If you want to be more explicit about your locking, you could do something like this:
class A {
protected final Object mutex = new Object();
public void myOneMethod() {
synchronized (mutex) {
// ...
}
}
}
class B extends A {
public void myOtherMethod() {
synchronized (mutex) {
// ...
}
}
}
In fact, this pattern is recommended by Brian Goetz in Java Concurrency in Practice, section 4.2.1 "The Java monitor pattern". That way you know exactly where your monitor is coming from.
Yes. Java uses "monitors" to implement synchronization, and synchronized methods use the object instance they're called on as monitor, which is obviously the same in this case.
Note that this is NOT true for static methods! There, the class instance of (I think) the declaring class is used, which would not be the same one.
Yes you are correct
When one thread is executing a synchronized method for an object, all other threads that invoke synchronized methods for the same object block (suspend execution) until the first thread is done with the object. In this case the object is B
Just a small addition for people who might be interested in the future..
Additionally remember that locks in Java are reentrant. If they were not this code of yours would result in a deadlock since as you've indicated both operations require the same lock.

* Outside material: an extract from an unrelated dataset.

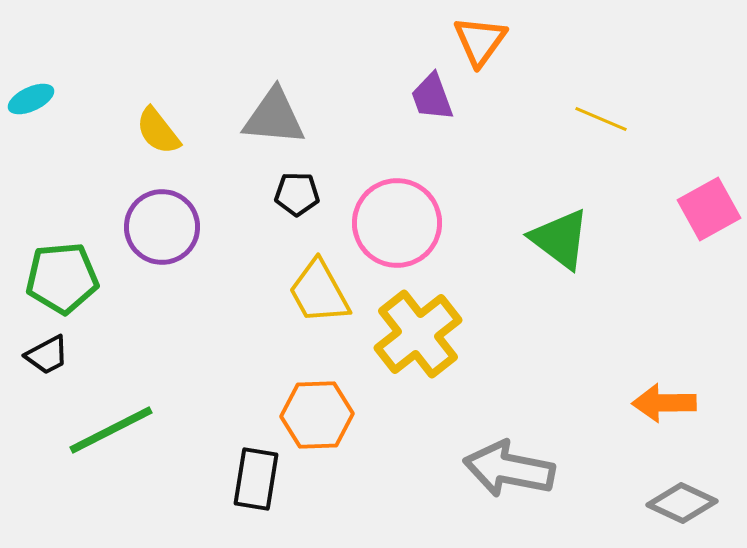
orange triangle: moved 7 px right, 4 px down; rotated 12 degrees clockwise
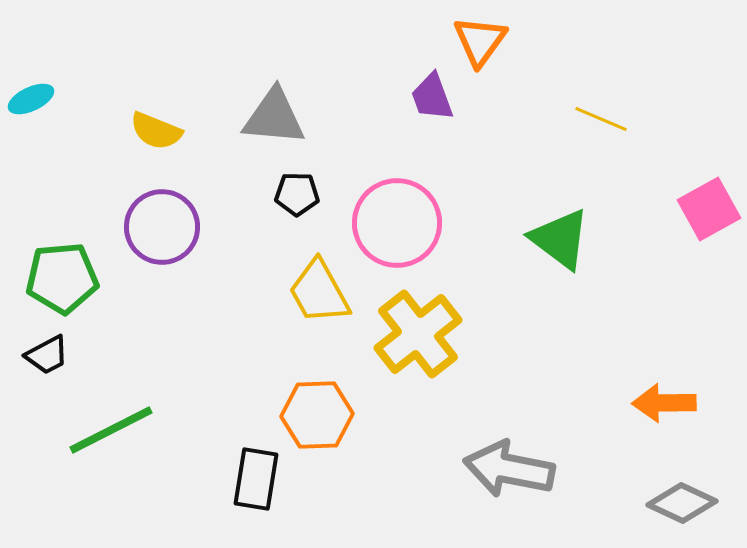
yellow semicircle: moved 2 px left; rotated 30 degrees counterclockwise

From the conceptual viewpoint, the mutex integrity of some inheritance scenarios would be broken if synchonized methods of class A would only protect A's data in the context of subclass B. After all, not all of A's data is required to be private.
Imagine that you want to slightly extend the functionality of one method of A while keeping the rest of A's functionality including mutex protection. If A were only protecting itself, you would end up having to override all of A's synchronized methods to lift the original synchronization mechanism to the new subclass. Not very attractive and also not very efficient.